## ASSIGNMENT
Check each line of the entries for "Печенье" and report the ones that have it.

Difference listings:

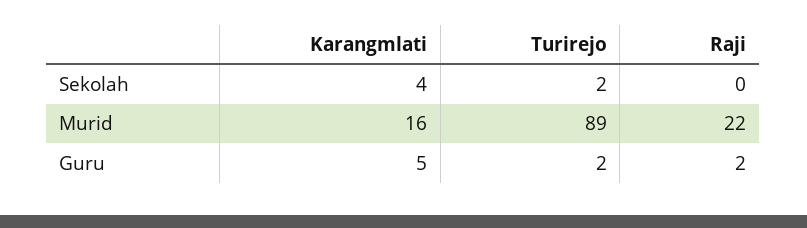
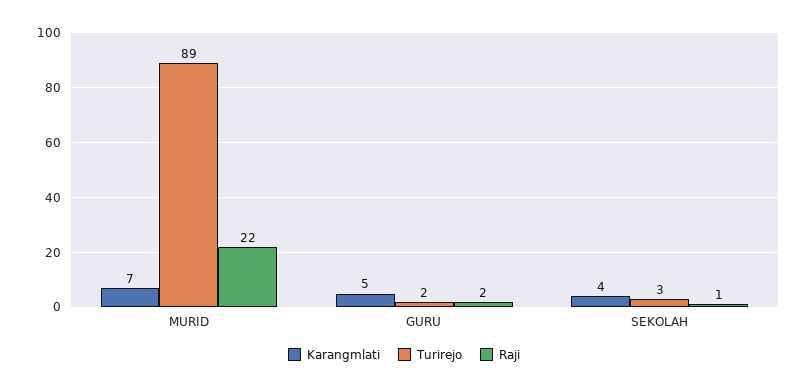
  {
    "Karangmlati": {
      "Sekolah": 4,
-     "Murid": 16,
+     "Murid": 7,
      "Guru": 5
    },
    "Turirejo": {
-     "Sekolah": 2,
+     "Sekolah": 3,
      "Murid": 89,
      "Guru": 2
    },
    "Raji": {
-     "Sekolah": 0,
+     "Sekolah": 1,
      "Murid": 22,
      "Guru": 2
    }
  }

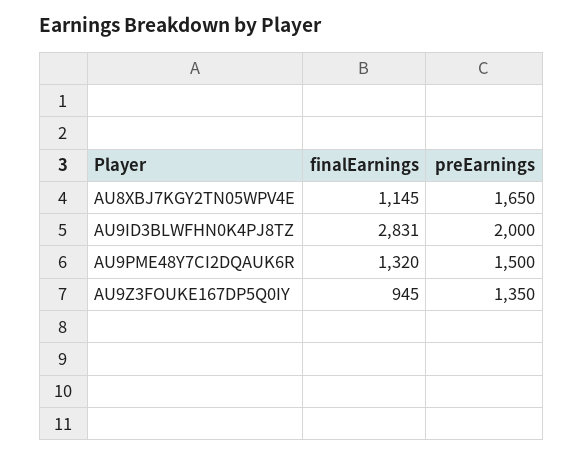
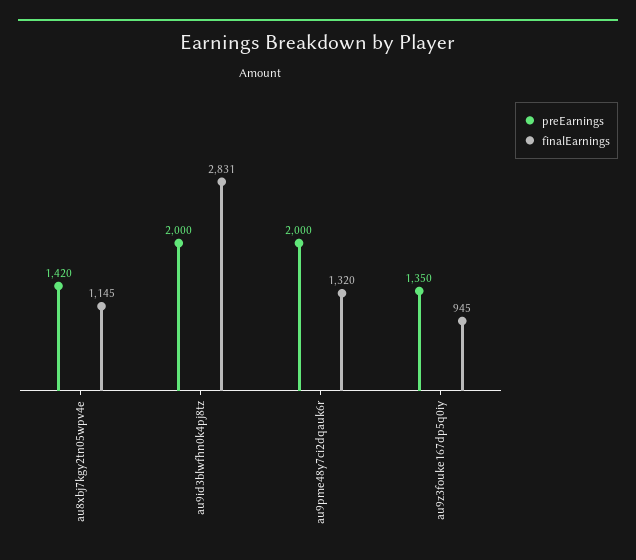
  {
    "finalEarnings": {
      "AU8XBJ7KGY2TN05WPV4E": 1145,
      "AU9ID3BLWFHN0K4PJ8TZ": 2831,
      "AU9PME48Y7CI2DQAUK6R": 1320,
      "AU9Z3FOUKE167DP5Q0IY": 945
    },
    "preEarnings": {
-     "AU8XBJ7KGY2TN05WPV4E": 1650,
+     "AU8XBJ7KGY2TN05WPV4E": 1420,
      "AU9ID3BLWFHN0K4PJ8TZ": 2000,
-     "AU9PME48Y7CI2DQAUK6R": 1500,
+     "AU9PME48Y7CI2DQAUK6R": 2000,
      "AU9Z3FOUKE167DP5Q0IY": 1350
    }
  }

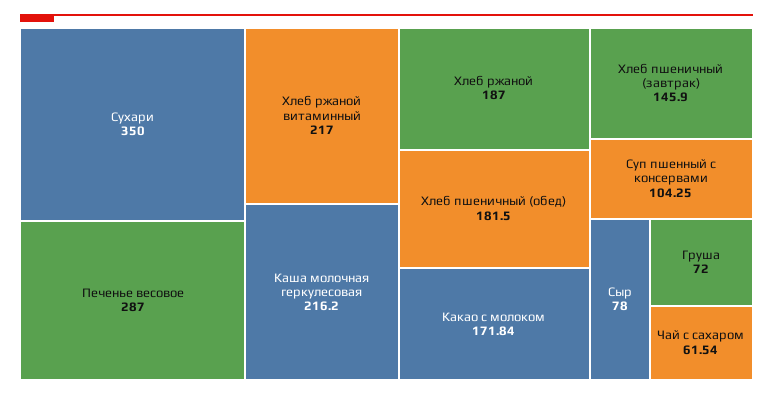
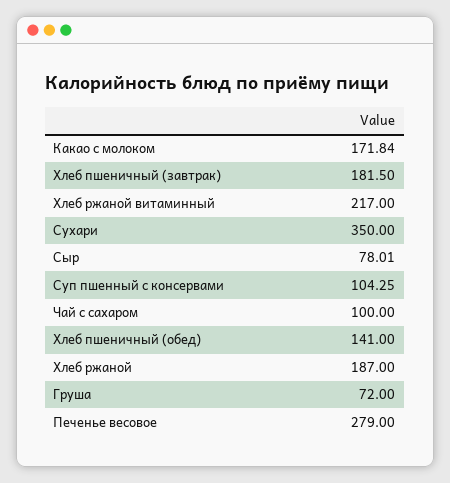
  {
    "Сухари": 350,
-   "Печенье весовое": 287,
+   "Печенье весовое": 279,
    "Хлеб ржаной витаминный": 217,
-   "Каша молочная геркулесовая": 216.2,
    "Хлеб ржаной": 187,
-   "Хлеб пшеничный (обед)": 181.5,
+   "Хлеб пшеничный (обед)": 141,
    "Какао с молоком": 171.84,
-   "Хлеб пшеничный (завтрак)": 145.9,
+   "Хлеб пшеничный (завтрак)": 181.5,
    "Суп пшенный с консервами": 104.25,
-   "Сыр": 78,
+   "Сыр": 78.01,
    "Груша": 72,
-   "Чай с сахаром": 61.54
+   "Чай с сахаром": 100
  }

## PROBLEM SOLUTION
-   "Печенье весовое": 287,
+   "Печенье весовое": 279,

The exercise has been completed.